As the cocktails flowed and a band played poolside at last week’s opening of the Nic on Fifth apartments in downtown Minneapolis, the developers who built the 26-story luxury complex looked out on the next place they’d like to do something — one block north.
Opus Development Co. executives said they are now planning two residential towers with 30 floors or more on what’s called the Ritz block, which fronts Nicollet Mall between 3rd and 4th Streets.
The plan is a departure from an earlier proposal to build offices and housing on the block, which is currently a surface parking lot. But with Nic on Fifth already 45 percent leased just days after opening, Opus executives are betting that more housing is the way to go.
“Our success at the Nic thus far helped guide this decision,” said Nick Murnane, real estate manager for Opus.
At the Ritz block, where a Sheraton-Ritz hotel stood until 1990, Murnane and Dave Menke, president of Opus Development, said they’d like to start with a tower along the Nicollet Mall side, then build another on the Marquette Avenue side when demand warrants.
They are unsure whether the towers will hold condominiums, apartments, or a combination. The company is still working through the design phase and hasn’t submitted plans to the city.
They intend for the first tower to have one skyway connection to the Hennepin County Library across Nicollet and one across 4th to the new Xcel Energy headquarters, which is going up between Nic on Fifth and the Ritz block. “Our goal is to transform the north end of Nicollet Mall,” Murnane said.
Despite growing concerns about the durability of the rental market downtown, the Twin Cities had the fourth-lowest vacancy rate in the nation, according to a report released last week by Cassidy Turley. At the end of the April-to-June quarter, the average vacancy rate in the seven-county metro area was 2.8 percent, up slightly from the previous quarter.
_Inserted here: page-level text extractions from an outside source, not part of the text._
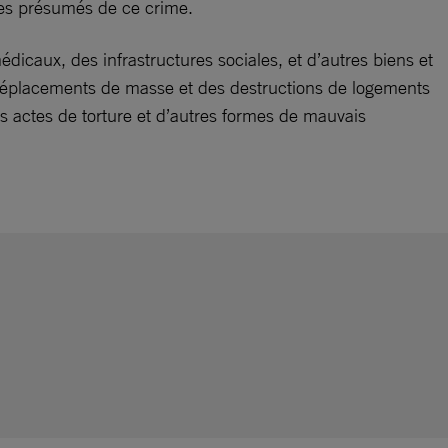
bles présumés de ce crime.
dicaux, des infrastructures sociales, et d’autres biens et
des déplacements de masse et des destructions de logements
es actes de torture et d’autres formes de mauvais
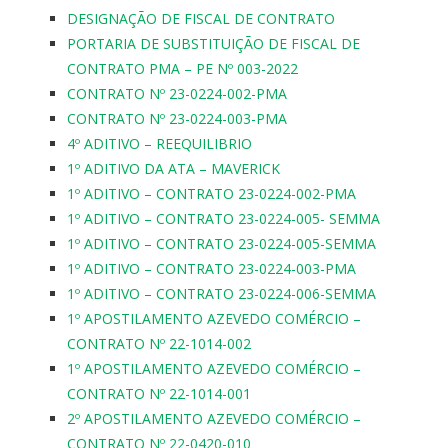
DESIGNAÇÃO DE FISCAL DE CONTRATO
PORTARIA DE SUBSTITUIÇÃO DE FISCAL DE
CONTRATO PMA – PE Nº 003-2022
CONTRATO Nº 23-0224-002-PMA
CONTRATO Nº 23-0224-003-PMA
4º ADITIVO – REEQUILIBRIO
1º ADITIVO DA ATA – MAVERICK
1º ADITIVO – CONTRATO 23-0224-002-PMA
1º ADITIVO – CONTRATO 23-0224-005- SEMMA
1º ADITIVO – CONTRATO 23-0224-005-SEMMA
1º ADITIVO – CONTRATO 23-0224-003-PMA
1º ADITIVO – CONTRATO 23-0224-006-SEMMA
1º APOSTILAMENTO AZEVEDO COMÉRCIO –
CONTRATO Nº 22-1014-002
1º APOSTILAMENTO AZEVEDO COMÉRCIO –
CONTRATO Nº 22-1014-001
2º APOSTILAMENTO AZEVEDO COMÉRCIO –
CONTRATO Nº 22-0420-010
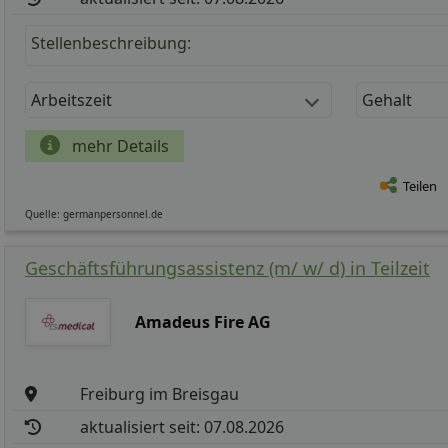
Stellenbeschreibung:
Arbeitszeit
Gehalt
mehr Details
Teilen
Quelle: germanpersonnel.de
Geschäftsführungsassistenz (m/ w/ d) in Teilzeit
Amadeus Fire AG
Freiburg im Breisgau
aktualisiert seit: 07.08.2026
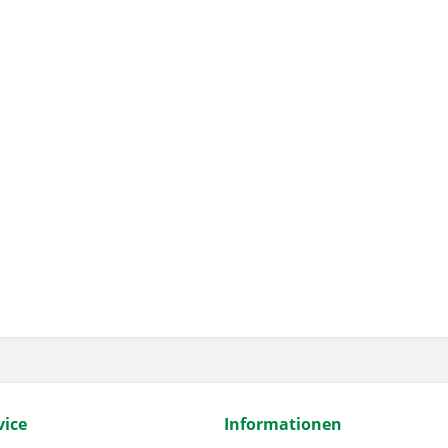
ice
Informationen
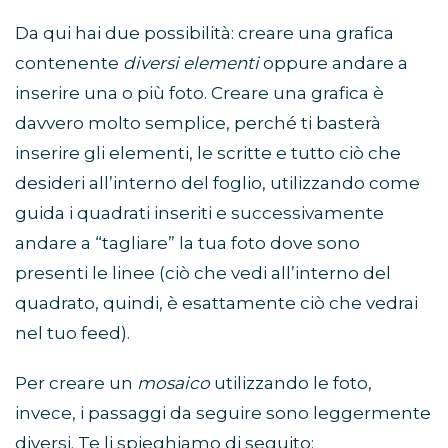
Da qui hai due possibilità: creare una grafica
contenente
diversi elementi
oppure andare a
inserire una o più foto. Creare una grafica è
davvero molto semplice, perché ti basterà
inserire gli elementi, le scritte e tutto ciò che
desideri all’interno del foglio, utilizzando come
guida i quadrati inseriti e successivamente
andare a “tagliare” la tua foto dove sono
presenti le linee (ciò che vedi all’interno del
quadrato, quindi, è esattamente ciò che vedrai
nel tuo feed).
Per creare un
mosaico
utilizzando le foto,
invece, i passaggi da seguire sono leggermente
diversi. Te li spieghiamo di seguito:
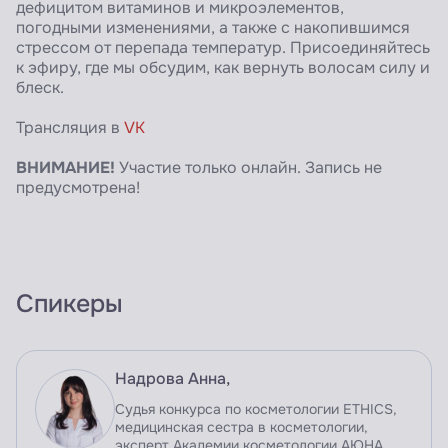
дефицитом витаминов и микроэлементов,
погодными изменениями, а также с накопившимся
стрессом от перепада температур. Присоединяйтесь
к эфиру, где мы обсудим, как вернуть волосам силу и
блеск.
Трансляция в
VK
ВНИМАНИЕ!
Участие только онлайн. Запись не
предусмотрена!
Спикеры
Надрова Анна,
Судья конкурса по косметологии ETHICS,
медицинская сестра в косметологии,
эксперт Академии косметологии АЮНА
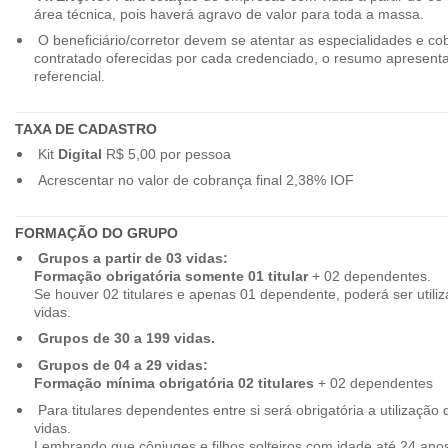
área técnica, pois haverá agravo de valor para toda a massa.
O beneficiário/corretor devem se atentar as especialidades e co
contratado oferecidas por cada credenciado, o resumo apresenta
referencial.
TAXA DE CADASTRO
Kit
Digital
R$ 5,00 por pessoa
Acrescentar no valor de cobrança final 2,38% IOF
FORMAÇÃO DO GRUPO
Grupos a partir de 03 vidas:
Formação obrigatória somente 01 titular
+ 02 dependentes.
Se houver 02 titulares e apenas 01 dependente, poderá ser utiliz
vidas.
Grupos de 30 a 199 vidas.
Grupos de 04 a 29 vidas:
Formação mínima obrigatória 02 titulares
+ 02 dependentes
Para titulares dependentes entre si será obrigatória a utilização d
vidas.
Lembrando que cônjuges e filhos solteiros com idade até 24 ano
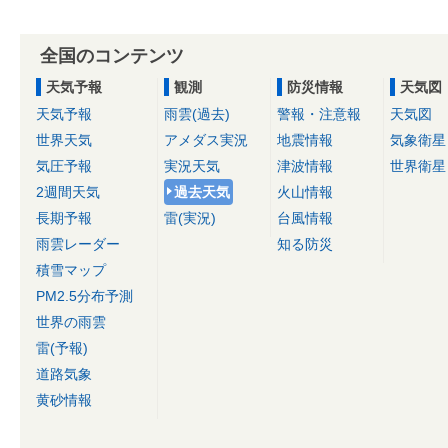
全国のコンテンツ
天気予報
観測
防災情報
天気図
天気予報
雨雲(過去)
警報・注意報
天気図
世界天気
アメダス実況
地震情報
気象衛星
気圧予報
実況天気
津波情報
世界衛星
2週間天気
過去天気
火山情報
長期予報
雷(実況)
台風情報
雨雲レーダー
知る防災
積雪マップ
PM2.5分布予測
世界の雨雲
雷(予報)
道路気象
黄砂情報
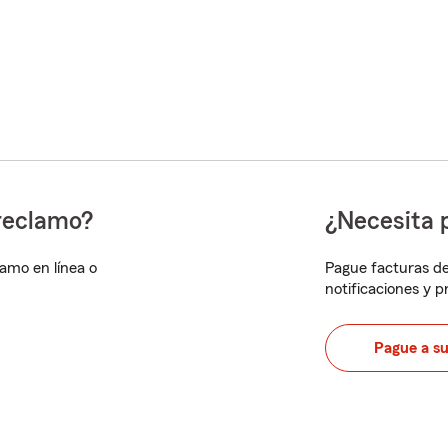
reclamo?
¿Necesita 
lamo en línea o
Pague facturas de
notificaciones y 
Pague a s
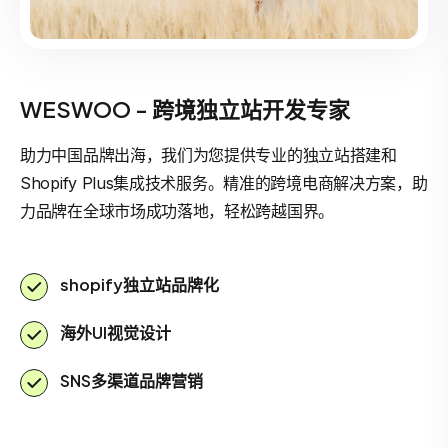
WESWOO - 跨境独立站开发专家
助力中国品牌出海，我们为您提供专业的独立站搭建和
Shopify Plus集成技术服务。精准的跨境电商解决方案，助
力品牌在全球市场成功落地，轻松跨越国界。
shopify独立站品牌化
海外UI视觉设计
SNS多渠道品牌营销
“Construction hasn’t caught up with demand yet, and that speaks to how healthy our market is as a whole,” said Julie Lux, at Cassidy Turley. “And lots of people want to get into this market.”
Investors are particularly bullish on suburban rental projects where there’s been very little new construction. Lux recently listed a 200-unit building in Eagan and already had more than 20 showings. “We have people flying in from all over the country to look at it,” she said. “And it’s not going to be a bargain.”
Even so, there are some weakening signs in the rental market. In areas such as Uptown where several buildings opened within a short time, the market has softened and would-be renters are being offered concessions, including a free month’s rent, parking and other perks.
Mary Bujold, president of Maxfield Research, expects vacancy rates to pop up to 7 percent by sometime late next year or in early 2016, though that is still relatively low by industry standards.
Nationwide, demand for multifamily units has exceeded development for the last 3½ years, according to the Cassidy Turley report. So, despite fears of overbuilding, there’s plenty of economic and demographic evidence multifamily fundamentals will remain strong.
The Nic on Fifth and several other buildings, including a tower that’s being built next door by Mortenson Construction, are remaking an area of downtown called the Gateway District. Within a four-block area, there are now more than 1,000 new apartments, not including the two new proposed towers by Opus.
Also last week. a Chicago-based developer hosted the grand opening at LMP Apartments, a 36-story luxury tower several blocks south along the Nicollet Mall along on the edge of Loring Park.
And on Friday, Minneapolis granted development rights for a parcel to Ryan Cos., which plans to build several hundred apartments atop a parking ramp in the Downtown East development next to the new Vikings stadium.